◆ Job:
Give back the items line for line, starting at their very first line and stopping after the line that contains "зарегистриро".

◆ Data extract:

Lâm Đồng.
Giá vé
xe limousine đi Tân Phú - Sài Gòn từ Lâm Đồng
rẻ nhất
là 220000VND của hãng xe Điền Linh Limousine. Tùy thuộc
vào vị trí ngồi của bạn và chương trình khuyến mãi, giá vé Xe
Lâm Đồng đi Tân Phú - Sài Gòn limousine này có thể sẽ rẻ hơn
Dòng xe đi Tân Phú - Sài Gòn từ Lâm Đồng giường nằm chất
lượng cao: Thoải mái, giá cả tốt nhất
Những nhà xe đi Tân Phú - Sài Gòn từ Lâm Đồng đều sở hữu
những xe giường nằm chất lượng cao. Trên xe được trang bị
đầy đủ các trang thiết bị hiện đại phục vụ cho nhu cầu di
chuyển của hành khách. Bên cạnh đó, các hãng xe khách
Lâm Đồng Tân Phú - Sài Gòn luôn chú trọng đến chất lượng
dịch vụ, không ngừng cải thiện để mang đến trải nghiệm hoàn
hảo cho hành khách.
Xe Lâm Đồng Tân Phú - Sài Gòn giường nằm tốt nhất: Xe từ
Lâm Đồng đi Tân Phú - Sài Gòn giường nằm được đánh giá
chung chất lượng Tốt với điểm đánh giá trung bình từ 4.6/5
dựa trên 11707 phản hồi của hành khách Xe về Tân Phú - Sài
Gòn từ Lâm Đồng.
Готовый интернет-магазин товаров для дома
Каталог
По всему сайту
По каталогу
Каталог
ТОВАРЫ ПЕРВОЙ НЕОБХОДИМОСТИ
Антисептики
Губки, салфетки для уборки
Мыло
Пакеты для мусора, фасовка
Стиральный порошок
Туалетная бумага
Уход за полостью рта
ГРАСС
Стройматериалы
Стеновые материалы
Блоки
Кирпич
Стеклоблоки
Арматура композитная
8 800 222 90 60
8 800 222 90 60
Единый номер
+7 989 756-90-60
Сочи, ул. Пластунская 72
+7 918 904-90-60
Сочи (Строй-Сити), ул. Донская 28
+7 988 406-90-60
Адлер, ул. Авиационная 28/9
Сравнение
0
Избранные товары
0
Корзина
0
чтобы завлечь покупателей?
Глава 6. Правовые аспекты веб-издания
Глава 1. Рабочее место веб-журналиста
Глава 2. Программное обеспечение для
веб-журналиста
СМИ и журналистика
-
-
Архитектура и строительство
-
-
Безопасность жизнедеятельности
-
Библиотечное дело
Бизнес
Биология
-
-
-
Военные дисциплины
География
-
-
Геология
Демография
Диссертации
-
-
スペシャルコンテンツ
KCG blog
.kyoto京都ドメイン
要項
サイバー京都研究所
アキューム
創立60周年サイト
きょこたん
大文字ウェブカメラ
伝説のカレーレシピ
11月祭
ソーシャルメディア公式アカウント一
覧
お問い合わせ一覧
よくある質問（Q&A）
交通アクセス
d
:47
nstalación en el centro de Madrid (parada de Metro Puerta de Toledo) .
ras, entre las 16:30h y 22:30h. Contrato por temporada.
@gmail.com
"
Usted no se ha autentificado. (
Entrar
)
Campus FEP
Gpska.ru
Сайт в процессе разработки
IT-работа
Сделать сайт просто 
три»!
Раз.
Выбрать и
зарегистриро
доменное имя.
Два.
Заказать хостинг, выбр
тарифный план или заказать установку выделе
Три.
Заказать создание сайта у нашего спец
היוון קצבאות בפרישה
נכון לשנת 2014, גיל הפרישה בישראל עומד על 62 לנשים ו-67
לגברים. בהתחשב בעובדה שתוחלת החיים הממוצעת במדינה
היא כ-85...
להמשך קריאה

◆ Answer section:
Lâm Đồng.
Giá vé
xe limousine đi Tân Phú - Sài Gòn từ Lâm Đồng
rẻ nhất
là 220000VND của hãng xe Điền Linh Limousine. Tùy thuộc
vào vị trí ngồi của bạn và chương trình khuyến mãi, giá vé Xe
Lâm Đồng đi Tân Phú - Sài Gòn limousine này có thể sẽ rẻ hơn
Dòng xe đi Tân Phú - Sài Gòn từ Lâm Đồng giường nằm chất
lượng cao: Thoải mái, giá cả tốt nhất
Những nhà xe đi Tân Phú - Sài Gòn từ Lâm Đồng đều sở hữu
những xe giường nằm chất lượng cao. Trên xe được trang bị
đầy đủ các trang thiết bị hiện đại phục vụ cho nhu cầu di
chuyển của hành khách. Bên cạnh đó, các hãng xe khách
Lâm Đồng Tân Phú - Sài Gòn luôn chú trọng đến chất lượng
dịch vụ, không ngừng cải thiện để mang đến trải nghiệm hoàn
hảo cho hành khách.
Xe Lâm Đồng Tân Phú - Sài Gòn giường nằm tốt nhất: Xe từ
Lâm Đồng đi Tân Phú - Sài Gòn giường nằm được đánh giá
chung chất lượng Tốt với điểm đánh giá trung bình từ 4.6/5
dựa trên 11707 phản hồi của hành khách Xe về Tân Phú - Sài
Gòn từ Lâm Đồng.
Готовый интернет-магазин товаров для дома
Каталог
По всему сайту
По каталогу
Каталог
ТОВАРЫ ПЕРВОЙ НЕОБХОДИМОСТИ
Антисептики
Губки, салфетки для уборки
Мыло
Пакеты для мусора, фасовка
Стиральный порошок
Туалетная бумага
Уход за полостью рта
ГРАСС
Стройматериалы
Стеновые материалы
Блоки
Кирпич
Стеклоблоки
Арматура композитная
8 800 222 90 60
8 800 222 90 60
Единый номер
+7 989 756-90-60
Сочи, ул. Пластунская 72
+7 918 904-90-60
Сочи (Строй-Сити), ул. Донская 28
+7 988 406-90-60
Адлер, ул. Авиационная 28/9
Сравнение
0
Избранные товары
0
Корзина
0
чтобы завлечь покупателей?
Глава 6. Правовые аспекты веб-издания
Глава 1. Рабочее место веб-журналиста
Глава 2. Программное обеспечение для
веб-журналиста
СМИ и журналистика
-
-
Архитектура и строительство
-
-
Безопасность жизнедеятельности
-
Библиотечное дело
Бизнес
Биология
-
-
-
Военные дисциплины
География
-
-
Геология
Демография
Диссертации
-
-
スペシャルコンテンツ
KCG blog
.kyoto京都ドメイン
要項
サイバー京都研究所
アキューム
創立60周年サイト
きょこたん
大文字ウェブカメラ
伝説のカレーレシピ
11月祭
ソーシャルメディア公式アカウント一
覧
お問い合わせ一覧
よくある質問（Q&A）
交通アクセス
d
:47
nstalación en el centro de Madrid (parada de Metro Puerta de Toledo) .
ras, entre las 16:30h y 22:30h. Contrato por temporada.
@gmail.com
"
Usted no se ha autentificado. (
Entrar
)
Campus FEP
Gpska.ru
Сайт в процессе разработки
IT-работа
Сделать сайт просто 
три»!
Раз.
Выбрать и
зарегистриро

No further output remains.